• **DIRECTIONS FOR THIS TASK**: Return the text of every record below word for word, in the order given. Leave the pictures out.
┌─ GIVEN RECORDS
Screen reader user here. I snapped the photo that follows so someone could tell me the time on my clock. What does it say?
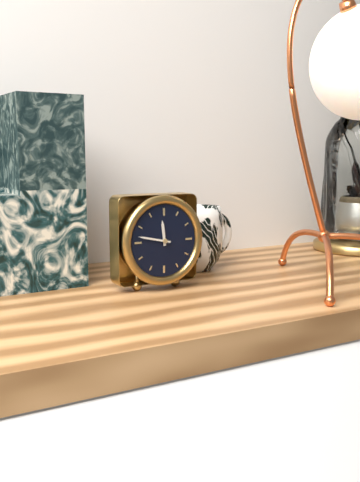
11:47
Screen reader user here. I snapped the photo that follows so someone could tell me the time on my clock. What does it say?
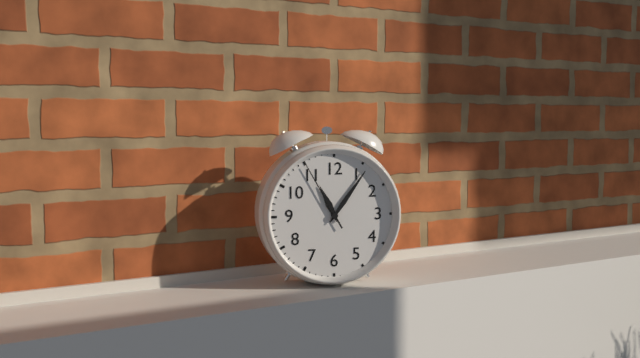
11:06:55
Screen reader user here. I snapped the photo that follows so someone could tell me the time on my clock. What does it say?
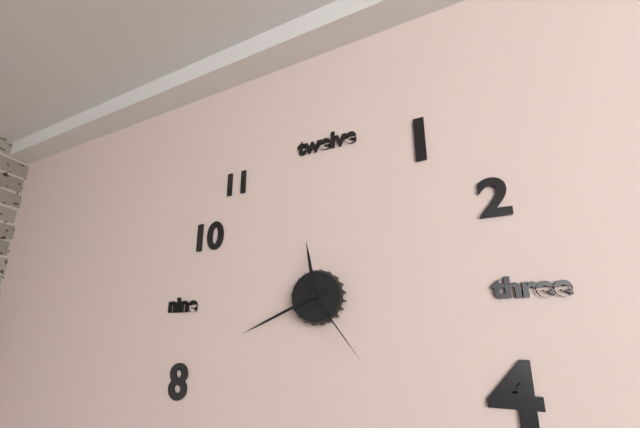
11:41:24
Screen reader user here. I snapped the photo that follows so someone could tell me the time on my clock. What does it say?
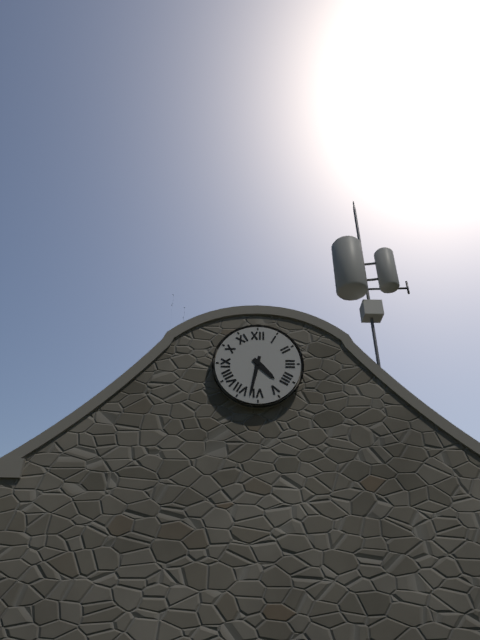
4:32
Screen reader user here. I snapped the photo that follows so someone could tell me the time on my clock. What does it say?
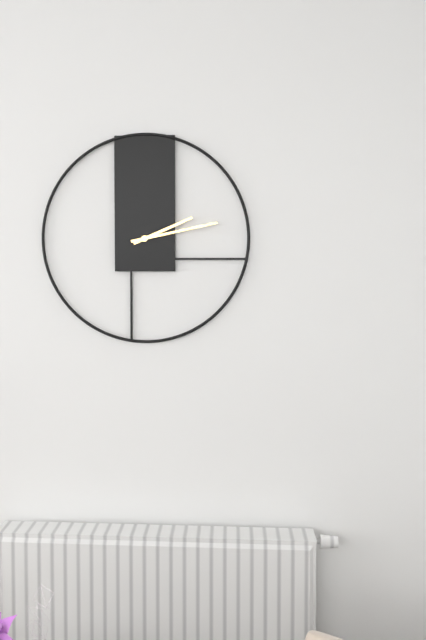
2:13
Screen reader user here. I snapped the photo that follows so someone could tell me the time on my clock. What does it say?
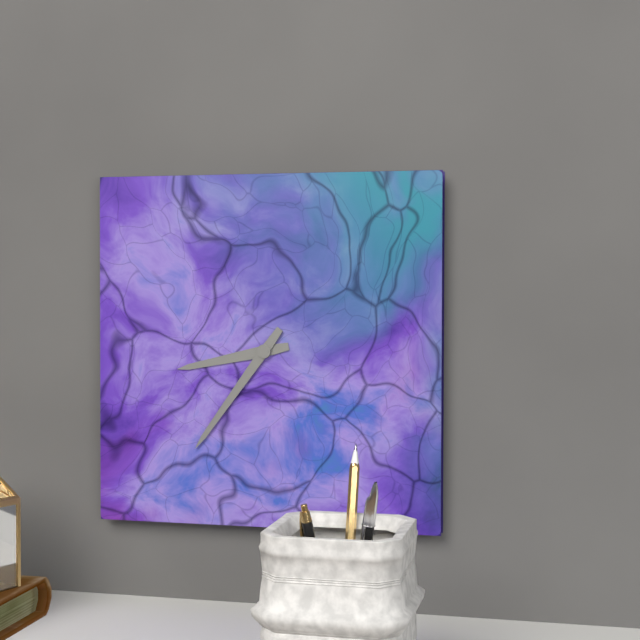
8:36
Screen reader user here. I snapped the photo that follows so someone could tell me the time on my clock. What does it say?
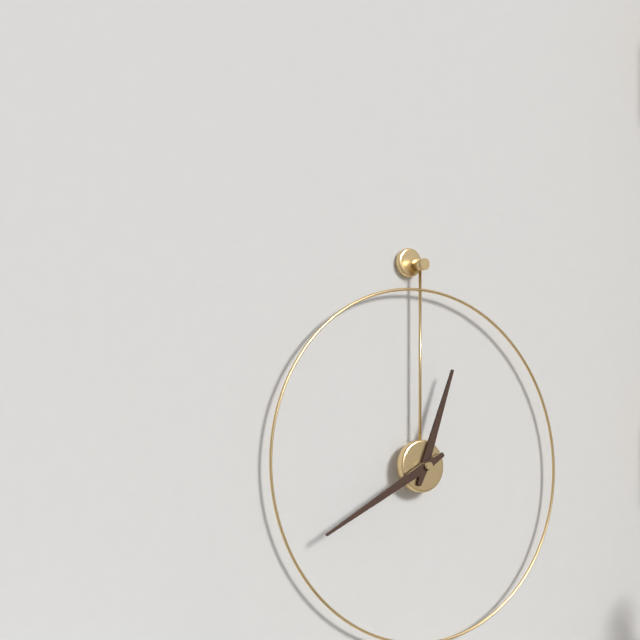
12:40
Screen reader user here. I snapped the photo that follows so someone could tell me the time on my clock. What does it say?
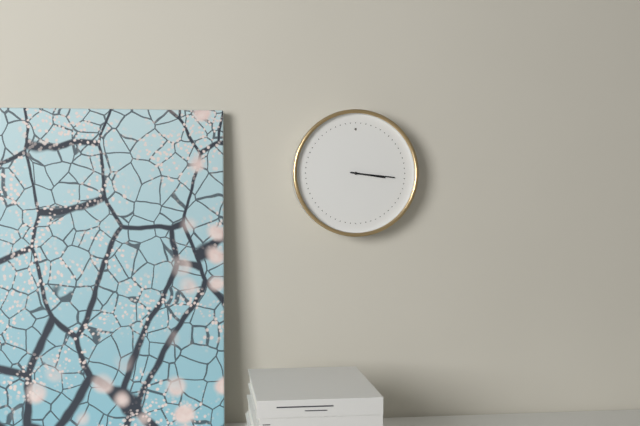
3:16
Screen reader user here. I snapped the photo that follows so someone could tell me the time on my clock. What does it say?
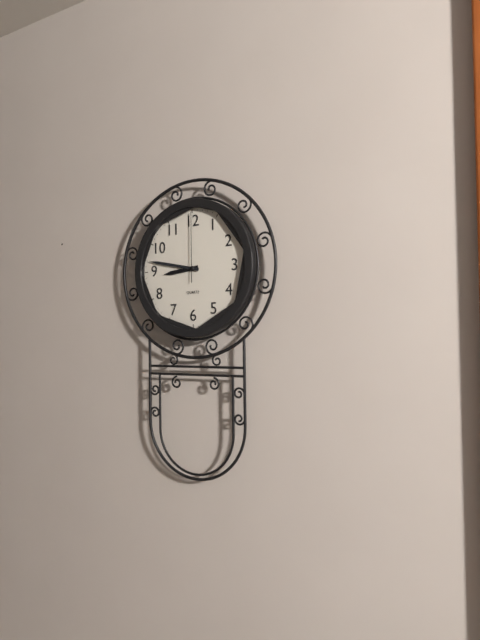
8:47:00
└─
• **RESPONSE**:
Screen reader user here. I snapped the photo that follows so someone could tell me the time on my clock. What does it say?
11:47
Screen reader user here. I snapped the photo that follows so someone could tell me the time on my clock. What does it say?
11:06:55
Screen reader user here. I snapped the photo that follows so someone could tell me the time on my clock. What does it say?
11:41:24
Screen reader user here. I snapped the photo that follows so someone could tell me the time on my clock. What does it say?
4:32
Screen reader user here. I snapped the photo that follows so someone could tell me the time on my clock. What does it say?
2:13
Screen reader user here. I snapped the photo that follows so someone could tell me the time on my clock. What does it say?
8:36
Screen reader user here. I snapped the photo that follows so someone could tell me the time on my clock. What does it say?
12:40
Screen reader user here. I snapped the photo that follows so someone could tell me the time on my clock. What does it say?
3:16
Screen reader user here. I snapped the photo that follows so someone could tell me the time on my clock. What does it say?
8:47:00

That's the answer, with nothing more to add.